Postnatal day (PN) 60 wild type (WT: n=7) and Brca1 conditional knockout (cKO: n=6) mice were hormone stimulated (10IU PMSG, 10IU hCG) and ovulated oocytes were fertilised in vitro. No difference was observed in oocyte yield, fertilisation and blastocyst formation rates between WT and cKO mice. WT and cKO females were also paired with C57/BL6 adult males overnight for natural mating, generating WT embryos in the control dams, and Brca1 heterozygous embryos in the cKO dams (n=4-8 dams/genotype/timepoint). Implantation sites were collected and assessed on embryonic day (E) 6, E12 and E18. No difference was observed in the number of viable implantation sites at E6 and E12 between genotypes, although cKO mice had fewer viable implantation sites at E18 compared to WT (p=0.0183). There were no differences in resorption rates between genotypes at any timepoint.
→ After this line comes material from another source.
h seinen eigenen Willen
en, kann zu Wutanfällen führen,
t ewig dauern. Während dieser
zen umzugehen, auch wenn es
These data show that Brca1 is not required by oocytes for meiotic maturation, ovulation in response to hormonal stimulation, or the developmental competence of embyros after in vitro fertilisation. In vivo, fewer implantation sites at E18, but not E6 or E12, indicates pregnancy loss during late gestation. Studies are ongoing to further explore the role of Brca1 in oocyte quality and how late gestation is affected by losing one copy of Brca1.